We might never know the full extent of the scheme because North shredded the documents, but d’ya think the Agency could have helped run a covert war in Latin America that Reagan didn’t know about? In the end, of course, everyone involved got a get-out-of-jail-free card when the scandal blew up.
In Colombia, far-right paramilitary groups, which were responsible for the lion’s share of deaths in the country’s civil war, inherited the coke business from Pablo Escobar. Washington ignored paramilitary abuses for years because the warlords were “on our side”, and supported the Colombian army against leftist rebels, de-facto siding with the paramilitaries.
Billions of dollars in aid and Black Hawk helicopters poured into the country under Plan Colombia, while the CIA provided intel and precision-guided bombs to assassinate a rebel commander in Ecuador.
In Afghanistan, the warlords selling heroin were actually CIA assets. Juma Khan was closely connected to the Taliban, the Afghan government and Pakistani intelligence, but was paid by the CIA and the DEA for his help against the Taliban and even got a free trip to Washington and New York at the taxpayer’s expense.
In 2008 he was nabbed by US agents in Jakarta and thrown in an American jail, but his case never went to trial and he was quietly released ten years later, with not a peep in the mainstream media.
So who are the winners in all this? Not the CIA, who for all their narco-funded terrorists lost the war in Nicaragua. Not the U.S. taxpayer, who has to dole out over 30k a year just to keep one forlorn Russian pilot fed, washed and unescaped from prison, let alone more African-Americans than were enslaved in 1850.
If you think about it, it’s kind of bizarre: how one country’s moral panic over others’ habits became a tool for world domination, dictating what’s right and wrong then breaking those very same rules once they get in the way. But here we are.
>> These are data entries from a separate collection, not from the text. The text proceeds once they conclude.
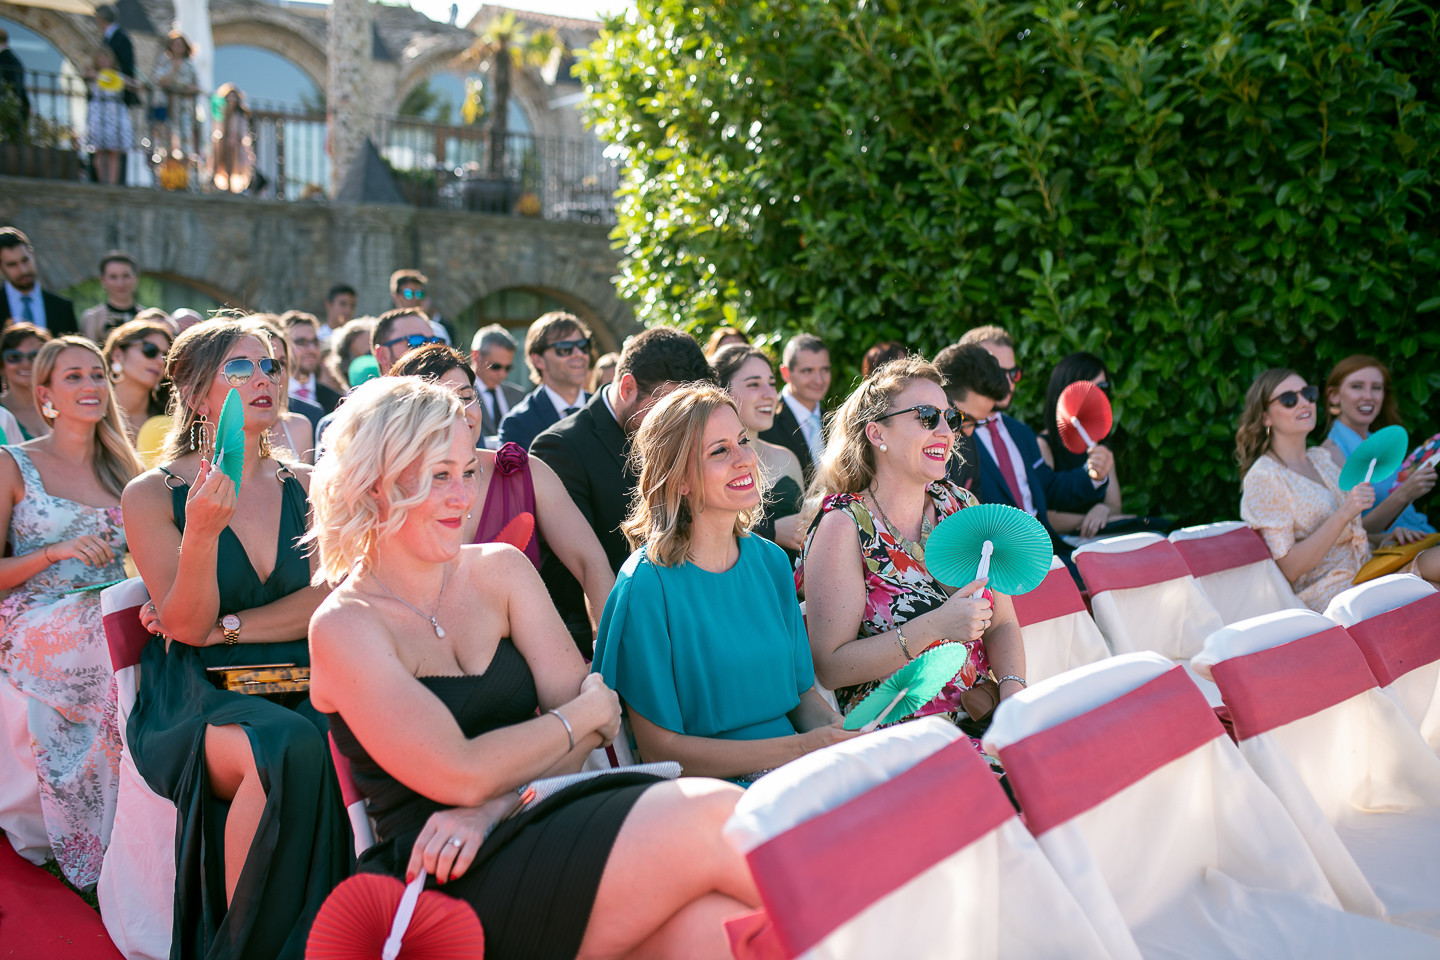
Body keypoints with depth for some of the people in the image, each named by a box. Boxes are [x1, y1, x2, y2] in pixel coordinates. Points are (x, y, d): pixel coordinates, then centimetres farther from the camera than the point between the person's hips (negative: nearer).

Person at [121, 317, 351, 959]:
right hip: (199, 700, -3)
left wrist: (225, 627, -11)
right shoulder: (153, 494, 1)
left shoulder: (304, 486, 11)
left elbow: (330, 599, 1)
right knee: (286, 747, -35)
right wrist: (202, 532, -24)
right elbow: (187, 628, -7)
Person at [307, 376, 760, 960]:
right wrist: (586, 713, -2)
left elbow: (588, 714, 3)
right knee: (711, 815, -23)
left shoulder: (500, 568, 11)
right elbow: (463, 774, -14)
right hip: (450, 884, -4)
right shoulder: (344, 627, -4)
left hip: (544, 831, 4)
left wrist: (492, 807, -12)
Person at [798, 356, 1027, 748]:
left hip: (985, 716, 6)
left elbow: (1002, 623, 12)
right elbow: (829, 667, -12)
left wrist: (1013, 687, -9)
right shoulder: (845, 525, -7)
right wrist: (934, 627, -21)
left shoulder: (961, 506, 9)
It’s not just the U.S., of course — in recent years, China’s been playing the same role in the jungles of Southeast Asia – they only learned from the best.
You can argue this whole endeavour might have been worth it had it actually kept your thirteen-year-old son from getting spaced out of his mind on a three-day bender – but weed, cocaine and heroin are cheaper and purer now than ever before, and both global and U.S. drug policy continues to fail miserably at its own goal of a dope-free world.